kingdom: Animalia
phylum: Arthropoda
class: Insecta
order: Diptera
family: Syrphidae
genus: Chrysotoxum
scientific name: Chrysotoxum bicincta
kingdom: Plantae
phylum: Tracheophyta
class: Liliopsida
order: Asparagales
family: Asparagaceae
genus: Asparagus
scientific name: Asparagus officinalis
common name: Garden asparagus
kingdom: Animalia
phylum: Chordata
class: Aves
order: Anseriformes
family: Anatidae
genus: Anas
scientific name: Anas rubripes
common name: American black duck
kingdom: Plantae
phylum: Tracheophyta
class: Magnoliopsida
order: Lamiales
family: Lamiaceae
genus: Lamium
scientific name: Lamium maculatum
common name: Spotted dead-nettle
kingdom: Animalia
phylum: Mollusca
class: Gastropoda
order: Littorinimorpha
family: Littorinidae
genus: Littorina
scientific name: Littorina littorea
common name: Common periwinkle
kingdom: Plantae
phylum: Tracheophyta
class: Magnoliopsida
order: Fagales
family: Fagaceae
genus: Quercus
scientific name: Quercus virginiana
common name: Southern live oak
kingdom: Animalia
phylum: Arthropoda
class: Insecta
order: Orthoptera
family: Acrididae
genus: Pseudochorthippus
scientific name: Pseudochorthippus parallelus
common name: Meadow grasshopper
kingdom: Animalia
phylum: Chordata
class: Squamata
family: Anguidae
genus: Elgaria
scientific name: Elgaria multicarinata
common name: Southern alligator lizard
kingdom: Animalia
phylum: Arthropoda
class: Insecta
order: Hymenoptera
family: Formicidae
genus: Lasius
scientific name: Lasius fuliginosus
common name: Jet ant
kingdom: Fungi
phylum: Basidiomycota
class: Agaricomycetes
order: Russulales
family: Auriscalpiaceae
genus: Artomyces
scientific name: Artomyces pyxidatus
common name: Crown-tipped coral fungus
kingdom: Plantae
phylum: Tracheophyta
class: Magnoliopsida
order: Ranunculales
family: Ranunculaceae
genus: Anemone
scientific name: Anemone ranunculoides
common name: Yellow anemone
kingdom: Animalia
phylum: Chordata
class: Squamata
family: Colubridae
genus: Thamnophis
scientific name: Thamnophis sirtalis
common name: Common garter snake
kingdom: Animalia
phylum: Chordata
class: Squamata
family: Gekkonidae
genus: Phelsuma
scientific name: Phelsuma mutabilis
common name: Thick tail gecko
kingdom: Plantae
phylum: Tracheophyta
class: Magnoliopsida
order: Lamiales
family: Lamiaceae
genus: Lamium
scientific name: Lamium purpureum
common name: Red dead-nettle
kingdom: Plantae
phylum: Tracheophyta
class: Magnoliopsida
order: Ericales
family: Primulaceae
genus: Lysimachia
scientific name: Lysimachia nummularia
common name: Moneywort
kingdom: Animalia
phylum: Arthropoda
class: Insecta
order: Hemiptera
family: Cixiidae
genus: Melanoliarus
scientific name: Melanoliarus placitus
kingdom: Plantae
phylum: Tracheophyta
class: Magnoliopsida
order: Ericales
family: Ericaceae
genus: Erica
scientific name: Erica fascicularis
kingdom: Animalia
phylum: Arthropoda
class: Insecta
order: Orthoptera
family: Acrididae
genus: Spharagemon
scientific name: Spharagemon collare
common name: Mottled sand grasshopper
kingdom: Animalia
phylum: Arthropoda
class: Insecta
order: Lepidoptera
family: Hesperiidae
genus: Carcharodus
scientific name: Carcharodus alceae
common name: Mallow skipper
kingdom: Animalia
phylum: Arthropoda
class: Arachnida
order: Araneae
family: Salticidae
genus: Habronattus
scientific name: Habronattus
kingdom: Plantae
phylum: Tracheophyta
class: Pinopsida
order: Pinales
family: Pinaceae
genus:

** Work required **
Convert every line in the records above into a JSON list of strings, one string per line, leaving out any blank lines.

** Output **
[
  "kingdom: Animalia",
  "phylum: Arthropoda",
  "class: Insecta",
  "order: Diptera",
  "family: Syrphidae",
  "genus: Chrysotoxum",
  "scientific name: Chrysotoxum bicincta",
  "kingdom: Plantae",
  "phylum: Tracheophyta",
  "class: Liliopsida",
  "order: Asparagales",
  "family: Asparagaceae",
  "genus: Asparagus",
  "scientific name: Asparagus officinalis",
  "common name: Garden asparagus",
  "kingdom: Animalia",
  "phylum: Chordata",
  "class: Aves",
  "order: Anseriformes",
  "family: Anatidae",
  "genus: Anas",
  "scientific name: Anas rubripes",
  "common name: American black duck",
  "kingdom: Plantae",
  "phylum: Tracheophyta",
  "class: Magnoliopsida",
  "order: Lamiales",
  "family: Lamiaceae",
  "genus: Lamium",
  "scientific name: Lamium maculatum",
  "common name: Spotted dead-nettle",
  "kingdom: Animalia",
  "phylum: Mollusca",
  "class: Gastropoda",
  "order: Littorinimorpha",
  "family: Littorinidae",
  "genus: Littorina",
  "scientific name: Littorina littorea",
  "common name: Common periwinkle",
  "kingdom: Plantae",
  "phylum: Tracheophyta",
  "class: Magnoliopsida",
  "order: Fagales",
  "family: Fagaceae",
  "genus: Quercus",
  "scientific name: Quercus virginiana",
  "common name: Southern live oak",
  "kingdom: Animalia",
  "phylum: Arthropoda",
  "class: Insecta",
  "order: Orthoptera",
  "family: Acrididae",
  "genus: Pseudochorthippus",
  "scientific name: Pseudochorthippus parallelus",
  "common name: Meadow grasshopper",
  "kingdom: Animalia",
  "phylum: Chordata",
  "class: Squamata",
  "family: Anguidae",
  "genus: Elgaria",
  "scientific name: Elgaria multicarinata",
  "common name: Southern alligator lizard",
  "kingdom: Animalia",
  "phylum: Arthropoda",
  "class: Insecta",
  "order: Hymenoptera",
  "family: Formicidae",
  "genus: Lasius",
  "scientific name: Lasius fuliginosus",
  "common name: Jet ant",
  "kingdom: Fungi",
  "phylum: Basidiomycota",
  "class: Agaricomycetes",
  "order: Russulales",
  "family: Auriscalpiaceae",
  "genus: Artomyces",
  "scientific name: Artomyces pyxidatus",
  "common name: Crown-tipped coral fungus",
  "kingdom: Plantae",
  "phylum: Tracheophyta",
  "class: Magnoliopsida",
  "order: Ranunculales",
  "family: Ranunculaceae",
  "genus: Anemone",
  "scientific name: Anemone ranunculoides",
  "common name: Yellow anemone",
  "kingdom: Animalia",
  "phylum: Chordata",
  "class: Squamata",
  "family: Colubridae",
  "genus: Thamnophis",
  "scientific name: Thamnophis sirtalis",
  "common name: Common garter snake",
  "kingdom: Animalia",
  "phylum: Chordata",
  "class: Squamata",
  "family: Gekkonidae",
  "genus: Phelsuma",
  "scientific name: Phelsuma mutabilis",
  "common name: Thick tail gecko",
  "kingdom: Plantae",
  "phylum: Tracheophyta",
  "class: Magnoliopsida",
  "order: Lamiales",
  "family: Lamiaceae",
  "genus: Lamium",
  "scientific name: Lamium purpureum",
  "common name: Red dead-nettle",
  "kingdom: Plantae",
  "phylum: Tracheophyta",
  "class: Magnoliopsida",
  "order: Ericales",
  "family: Primulaceae",
  "genus: Lysimachia",
  "scientific name: Lysimachia nummularia",
  "common name: Moneywort",
  "kingdom: Animalia",
  "phylum: Arthropoda",
  "class: Insecta",
  "order: Hemiptera",
  "family: Cixiidae",
  "genus: Melanoliarus",
  "scientific name: Melanoliarus placitus",
  "kingdom: Plantae",
  "phylum: Tracheophyta",
  "class: Magnoliopsida",
  "order: Ericales",
  "family: Ericaceae",
  "genus: Erica",
  "scientific name: Erica fascicularis",
  "kingdom: Animalia",
  "phylum: Arthropoda",
  "class: Insecta",
  "order: Orthoptera",
  "family: Acrididae",
  "genus: Spharagemon",
  "scientific name: Spharagemon collare",
  "common name: Mottled sand grasshopper",
  "kingdom: Animalia",
  "phylum: Arthropoda",
  "class: Insecta",
  "order: Lepidoptera",
  "family: Hesperiidae",
  "genus: Carcharodus",
  "scientific name: Carcharodus alceae",
  "common name: Mallow skipper",
  "kingdom: Animalia",
  "phylum: Arthropoda",
  "class: Arachnida",
  "order: Araneae",
  "family: Salticidae",
  "genus: Habronattus",
  "scientific name: Habronattus",
  "kingdom: Plantae",
  "phylum: Tracheophyta",
  "class: Pinopsida",
  "order: Pinales",
  "family: Pinaceae",
  "genus:"
]